LlamaIndex

LlamaIndex’s OpenAI LLM wraps the OpenAI SDK, so the firewall is two constructor arguments away: api_base and api_key. Your indexes, retrievers, query engines, and agents are all downstream of the LLM object and do not change.

Install

pip install llama-index-llms-openai

Configure

Have the CLI print the snippet with your organisation UUID already in it:

vulnetix ai-firewall snippet --lang python --sdk llamaindex --provider openai

Or by hand:

import os
from llama_index.core import Settings
from llama_index.llms.openai import OpenAI

org = os.environ["VULNETIX_ORG_UUID"]

llm = OpenAI(
    api_base=f"https://guardrails.vulnetix.com/openai/{org}/v1",
    api_key=os.environ["VULNETIX_API_KEY"],  # Vulnetix key, not an OpenAI key
    model="gpt-4o-mini",
)

Settings.llm = llm  # every query engine and agent now goes through the firewall

print(llm.complete("Hello"))

Note the argument is api_base, not base_url — LlamaIndex’s own naming. Point the slug at any provider (groq, mistral, deepseek, openrouter) and use that provider’s model string; the gateway forwards model verbatim.

Streaming

Unchanged.

for chunk in llm.stream_complete("Hello"):
    print(chunk.delta, end="", flush=True)

Handling a guardrail block

LlamaIndex does not wrap SDK exceptions, so a guardrail refusal surfaces as the underlying OpenAI error: an HTTP 403 raised as openai.PermissionDeniedError. It comes out of complete, chat, and out of any query engine or agent step that calls the model.

import openai

try:
    response = query_engine.query(question)
except openai.PermissionDeniedError as e:          # HTTP 403
    err = e.response.json().get("error", {})
    code = err.get("code")                          # request_blocked, model_denied, ...
    rule = err.get("blocked_by")                    # the rule that stopped it
    if code == "request_blocked":
        raise RuntimeError(f"AI firewall blocked this query: rule {rule!r}") from e
    raise
codeMeaning
request_blockedA content guardrail matched. blocked_by names the rule; violations lists every rule that matched.
provider_deniedPolicy does not allow this provider.
model_denied / model_not_allowedPolicy does not allow this model.
provider_key_missingNo provider key in the vault for this provider.
Note Redaction is silent — nothing is raised.
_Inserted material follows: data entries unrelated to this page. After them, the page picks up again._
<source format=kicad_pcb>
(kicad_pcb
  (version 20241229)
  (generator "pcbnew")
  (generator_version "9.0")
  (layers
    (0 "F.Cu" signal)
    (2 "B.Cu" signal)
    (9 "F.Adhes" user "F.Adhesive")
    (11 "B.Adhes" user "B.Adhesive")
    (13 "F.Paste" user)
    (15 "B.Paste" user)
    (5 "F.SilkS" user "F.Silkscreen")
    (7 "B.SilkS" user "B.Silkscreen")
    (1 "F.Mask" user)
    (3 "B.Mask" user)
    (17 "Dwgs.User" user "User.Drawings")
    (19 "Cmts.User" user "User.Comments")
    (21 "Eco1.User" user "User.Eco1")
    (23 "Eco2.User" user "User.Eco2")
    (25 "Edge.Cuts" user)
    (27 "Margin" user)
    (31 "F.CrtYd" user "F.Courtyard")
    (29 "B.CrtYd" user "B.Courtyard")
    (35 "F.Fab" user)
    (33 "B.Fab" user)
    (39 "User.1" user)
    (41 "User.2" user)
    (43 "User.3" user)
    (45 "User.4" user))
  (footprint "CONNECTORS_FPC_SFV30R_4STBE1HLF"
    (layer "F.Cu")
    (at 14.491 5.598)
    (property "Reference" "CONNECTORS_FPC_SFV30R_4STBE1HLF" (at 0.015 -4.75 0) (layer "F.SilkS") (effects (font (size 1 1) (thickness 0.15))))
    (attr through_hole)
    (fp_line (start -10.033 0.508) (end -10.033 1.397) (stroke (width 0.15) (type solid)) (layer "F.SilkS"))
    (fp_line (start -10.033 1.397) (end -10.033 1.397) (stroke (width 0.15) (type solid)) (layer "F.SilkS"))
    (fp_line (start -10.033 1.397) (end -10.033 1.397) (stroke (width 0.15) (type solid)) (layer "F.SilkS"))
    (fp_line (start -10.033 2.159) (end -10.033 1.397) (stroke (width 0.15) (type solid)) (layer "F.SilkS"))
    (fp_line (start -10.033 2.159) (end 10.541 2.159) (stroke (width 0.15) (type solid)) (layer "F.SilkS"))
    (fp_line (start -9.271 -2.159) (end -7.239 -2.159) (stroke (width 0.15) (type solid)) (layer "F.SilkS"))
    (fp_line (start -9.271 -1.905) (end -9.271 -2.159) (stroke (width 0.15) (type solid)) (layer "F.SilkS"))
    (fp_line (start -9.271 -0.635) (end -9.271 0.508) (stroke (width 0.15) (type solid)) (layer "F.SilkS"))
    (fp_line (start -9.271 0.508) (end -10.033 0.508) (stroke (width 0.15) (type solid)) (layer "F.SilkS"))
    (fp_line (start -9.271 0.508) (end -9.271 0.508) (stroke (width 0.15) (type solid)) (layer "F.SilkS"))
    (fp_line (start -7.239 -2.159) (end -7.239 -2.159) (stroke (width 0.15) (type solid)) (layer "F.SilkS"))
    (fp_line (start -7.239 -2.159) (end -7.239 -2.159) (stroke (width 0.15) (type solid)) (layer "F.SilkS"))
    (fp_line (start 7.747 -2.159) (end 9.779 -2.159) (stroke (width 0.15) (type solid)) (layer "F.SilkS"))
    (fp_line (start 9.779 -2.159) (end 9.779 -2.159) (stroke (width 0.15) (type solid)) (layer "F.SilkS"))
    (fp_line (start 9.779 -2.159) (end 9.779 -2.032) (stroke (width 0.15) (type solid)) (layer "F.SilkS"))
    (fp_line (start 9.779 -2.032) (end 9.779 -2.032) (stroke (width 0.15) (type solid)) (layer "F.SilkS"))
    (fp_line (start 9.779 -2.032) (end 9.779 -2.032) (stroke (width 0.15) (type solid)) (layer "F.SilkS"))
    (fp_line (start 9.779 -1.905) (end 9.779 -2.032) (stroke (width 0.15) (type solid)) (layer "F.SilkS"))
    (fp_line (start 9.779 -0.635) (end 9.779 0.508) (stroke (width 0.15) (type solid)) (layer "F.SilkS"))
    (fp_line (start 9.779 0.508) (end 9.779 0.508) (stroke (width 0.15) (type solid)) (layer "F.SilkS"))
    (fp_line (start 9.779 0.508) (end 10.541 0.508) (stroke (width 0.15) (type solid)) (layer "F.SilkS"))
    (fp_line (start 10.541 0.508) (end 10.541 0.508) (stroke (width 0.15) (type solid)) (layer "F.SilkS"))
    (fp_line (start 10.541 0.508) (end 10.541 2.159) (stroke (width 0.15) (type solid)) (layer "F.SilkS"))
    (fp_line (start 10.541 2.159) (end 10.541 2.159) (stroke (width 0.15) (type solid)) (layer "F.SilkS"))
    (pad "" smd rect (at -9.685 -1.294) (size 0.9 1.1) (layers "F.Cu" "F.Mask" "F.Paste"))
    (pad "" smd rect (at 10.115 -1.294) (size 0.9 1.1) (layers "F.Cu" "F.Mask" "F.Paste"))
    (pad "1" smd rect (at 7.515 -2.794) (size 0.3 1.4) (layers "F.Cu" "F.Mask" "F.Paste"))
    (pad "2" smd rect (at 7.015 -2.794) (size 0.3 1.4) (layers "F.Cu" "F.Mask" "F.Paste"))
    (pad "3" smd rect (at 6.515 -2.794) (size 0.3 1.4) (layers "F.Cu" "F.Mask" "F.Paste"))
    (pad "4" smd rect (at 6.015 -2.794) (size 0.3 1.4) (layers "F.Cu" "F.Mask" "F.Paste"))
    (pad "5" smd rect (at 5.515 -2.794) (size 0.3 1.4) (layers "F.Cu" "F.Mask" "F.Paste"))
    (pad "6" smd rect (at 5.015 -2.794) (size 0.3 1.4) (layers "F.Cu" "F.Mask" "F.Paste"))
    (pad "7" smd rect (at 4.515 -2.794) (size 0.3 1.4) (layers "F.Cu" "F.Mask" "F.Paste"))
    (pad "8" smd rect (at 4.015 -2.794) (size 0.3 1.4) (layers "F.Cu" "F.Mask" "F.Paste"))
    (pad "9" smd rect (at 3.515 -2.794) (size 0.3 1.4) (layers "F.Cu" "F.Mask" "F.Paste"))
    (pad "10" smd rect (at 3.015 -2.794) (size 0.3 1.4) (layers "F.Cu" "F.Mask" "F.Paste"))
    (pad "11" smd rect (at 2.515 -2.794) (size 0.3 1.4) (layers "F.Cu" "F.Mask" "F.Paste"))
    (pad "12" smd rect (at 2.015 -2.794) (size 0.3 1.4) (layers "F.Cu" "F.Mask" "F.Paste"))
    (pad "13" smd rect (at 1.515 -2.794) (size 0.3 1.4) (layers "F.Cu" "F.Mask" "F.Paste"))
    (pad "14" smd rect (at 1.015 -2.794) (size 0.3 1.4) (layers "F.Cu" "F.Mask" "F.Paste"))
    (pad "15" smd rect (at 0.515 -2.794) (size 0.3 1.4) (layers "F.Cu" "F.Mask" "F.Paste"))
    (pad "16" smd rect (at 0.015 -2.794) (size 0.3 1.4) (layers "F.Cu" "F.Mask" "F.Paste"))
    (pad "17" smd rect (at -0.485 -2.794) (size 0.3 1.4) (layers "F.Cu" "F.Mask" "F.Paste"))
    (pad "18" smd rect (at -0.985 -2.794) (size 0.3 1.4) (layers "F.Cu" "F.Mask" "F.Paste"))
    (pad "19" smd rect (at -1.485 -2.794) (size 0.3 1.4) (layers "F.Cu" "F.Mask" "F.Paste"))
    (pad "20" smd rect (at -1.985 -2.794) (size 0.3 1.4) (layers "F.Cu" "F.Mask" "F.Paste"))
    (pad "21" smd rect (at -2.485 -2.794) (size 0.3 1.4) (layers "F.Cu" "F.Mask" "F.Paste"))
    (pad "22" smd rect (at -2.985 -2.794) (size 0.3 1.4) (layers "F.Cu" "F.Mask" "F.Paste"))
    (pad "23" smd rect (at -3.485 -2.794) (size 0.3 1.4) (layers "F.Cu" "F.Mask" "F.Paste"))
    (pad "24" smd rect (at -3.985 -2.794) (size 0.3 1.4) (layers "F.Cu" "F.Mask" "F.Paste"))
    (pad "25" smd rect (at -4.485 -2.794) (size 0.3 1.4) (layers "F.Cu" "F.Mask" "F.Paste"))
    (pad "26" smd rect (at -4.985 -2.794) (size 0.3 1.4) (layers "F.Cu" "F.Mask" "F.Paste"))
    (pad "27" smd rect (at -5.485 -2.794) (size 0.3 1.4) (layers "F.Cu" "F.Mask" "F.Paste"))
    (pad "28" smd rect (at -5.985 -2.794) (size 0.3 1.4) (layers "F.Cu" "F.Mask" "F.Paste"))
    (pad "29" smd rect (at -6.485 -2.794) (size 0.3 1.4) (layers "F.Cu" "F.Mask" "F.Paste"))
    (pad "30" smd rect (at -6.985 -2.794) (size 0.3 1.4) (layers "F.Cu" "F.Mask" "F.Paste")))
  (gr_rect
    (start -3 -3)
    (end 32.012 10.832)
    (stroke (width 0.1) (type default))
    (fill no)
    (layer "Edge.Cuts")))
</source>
A pii_redact rule rewrites matched spans to the literal [REDACTED] and lets the request through. This is the case worth internalising for RAG: the prompt a query engine builds contains your retrieved nodes, so a document with PII in it is redacted in the prompt, and the model answers as though that text had never been there. No exception, no warning — just an answer with a hole in it.

Tool / function calling

Function tools and agent workflows pass through untouched. Guardrails inspect the request LlamaIndex sends, and on an agent’s second turn that request carries the tool results from the first — so a tool that pulls a secret into the conversation produces a request the firewall can block or redact.

Gotchas

  • api_key is your Vulnetix key. A provider key here is the most common 401.
  • LlamaIndex reads OPENAI_API_BASE and OPENAI_API_KEY from the environment, so vulnetix ai-firewall install shell can route an existing script with no code change. Passing api_base explicitly keeps the gateway in the code path regardless of the shell.
  • api_base must include the /v1 suffix.
  • Embeddings do not go through the firewall. The gateway serves chat completions, the Responses API, and Anthropic’s Messages API — there is no embeddings surface, so pointing OpenAIEmbedding at it returns 404. Leave your embedding model talking to its provider directly; the firewall’s job is the prompts, and an embedding request carries the same text your retrieval pipeline already had.